Rajab was a leading figure in a 2011 pro-democracy uprising led by Bahrain's Shi'ite Muslim majority and he has been repeatedly detained by the Western-backed Al Khalifa regime.
In a New York Times column published under his byline in September, the prominent human rights activist addressed readers in the first person, saying he was writing from a "Bahraini jail cell where I have been detained, largely in isolation, since the beginning of summer".
The column said Bahrain was a country "that has subjected its people to imprisonment, torture and even death for daring to desire democracy".

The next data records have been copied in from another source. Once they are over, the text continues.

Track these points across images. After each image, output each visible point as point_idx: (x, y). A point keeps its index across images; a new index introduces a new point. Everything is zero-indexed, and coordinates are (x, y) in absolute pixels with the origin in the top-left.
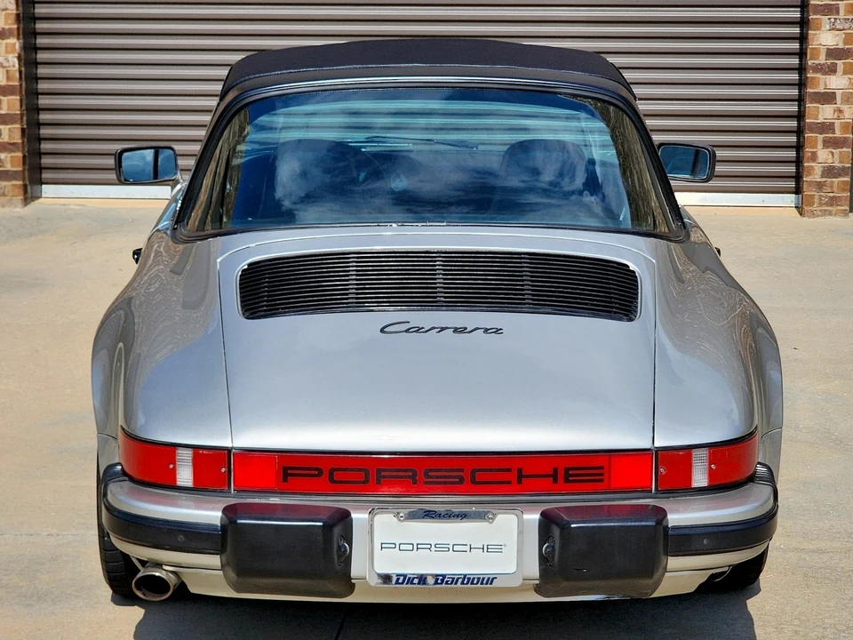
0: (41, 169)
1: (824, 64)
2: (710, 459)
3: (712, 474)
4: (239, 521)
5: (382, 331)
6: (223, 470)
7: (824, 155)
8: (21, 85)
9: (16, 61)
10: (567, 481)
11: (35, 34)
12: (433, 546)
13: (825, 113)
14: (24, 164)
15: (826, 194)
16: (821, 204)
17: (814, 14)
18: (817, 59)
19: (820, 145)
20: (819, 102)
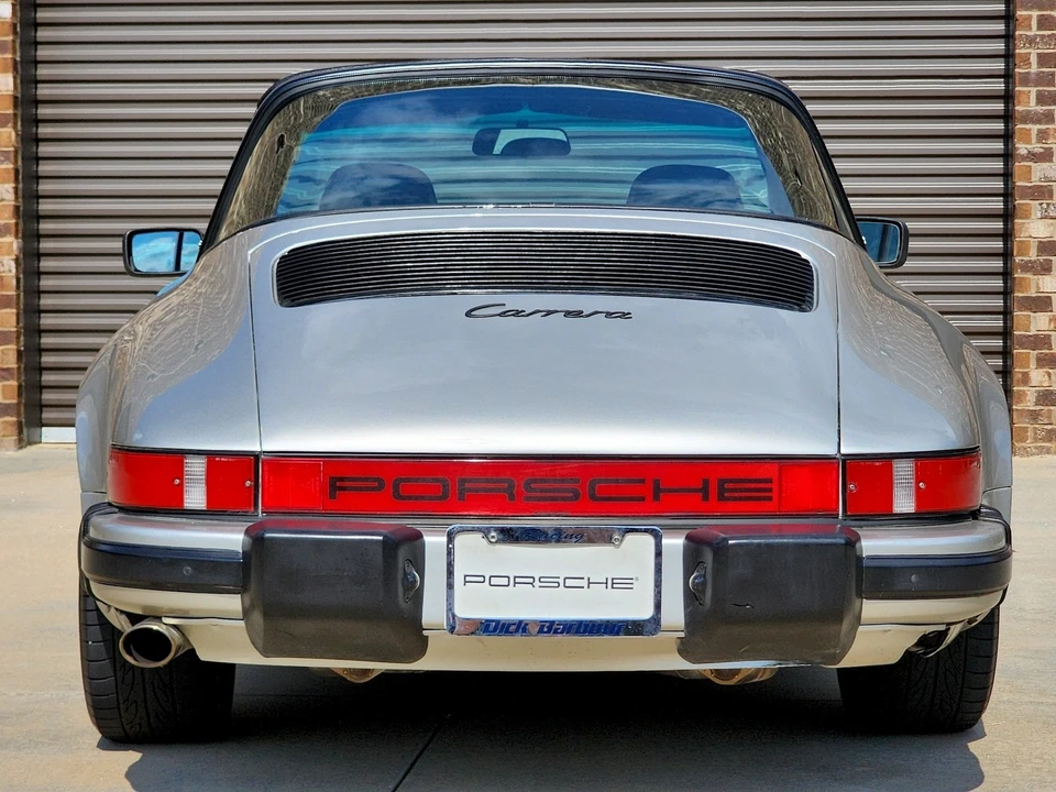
0: (41, 406)
1: (1035, 261)
2: (916, 473)
3: (920, 497)
4: (268, 535)
5: (468, 314)
6: (248, 483)
7: (1038, 376)
8: (18, 296)
9: (13, 264)
10: (721, 497)
11: (39, 236)
12: (537, 580)
13: (1039, 323)
14: (19, 395)
15: (1043, 427)
16: (1036, 440)
17: (1021, 198)
18: (1027, 254)
19: (1033, 364)
20: (1031, 310)
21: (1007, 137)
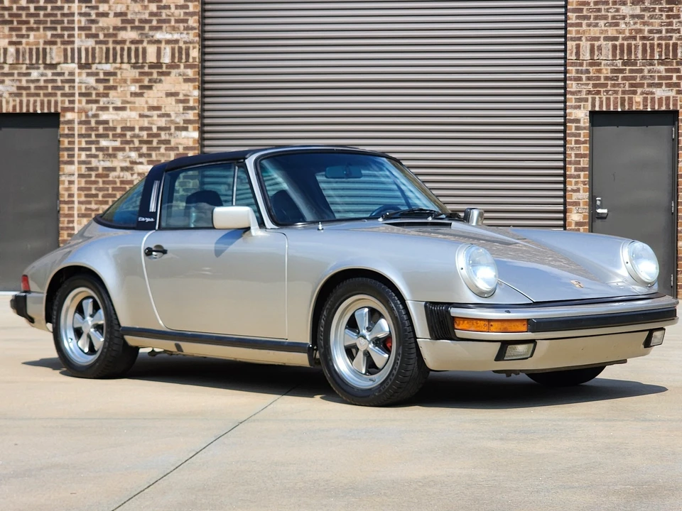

Rajab faces a separate trial for tweets he is accused of criticizing the killing of civilians in Yemen by the Saudi-led coalition.
On December 28, 2016 a Bahraini court ordered his release but the authorities refused to release him and instead he was immediately re-arrested and taken into custody in relation to another investigation into TV interviews he gave in 2015 and 2016
The United Nations Committee against Torture on Friday called on Bahrain to release Rajab from more than nine months of solitary confinement and investigate widespread allegations of ill-treatment and torture of detainees.
Thousands of anti-regime protesters have held numerous demonstrations in Bahrain on an almost daily basis ever since a popular uprising began in the kingdom in 2011.
On March 14, 2011, troops from Saudi Arabia and the United Arab Emirates were deployed to Bahrain to assist the Manama government in its crackdown on peaceful protesters.
Scores of people have lost their lives and hundreds of others sustained injuries or got arrested as a result of the Manama regime’s crackdown on anti-regime activists.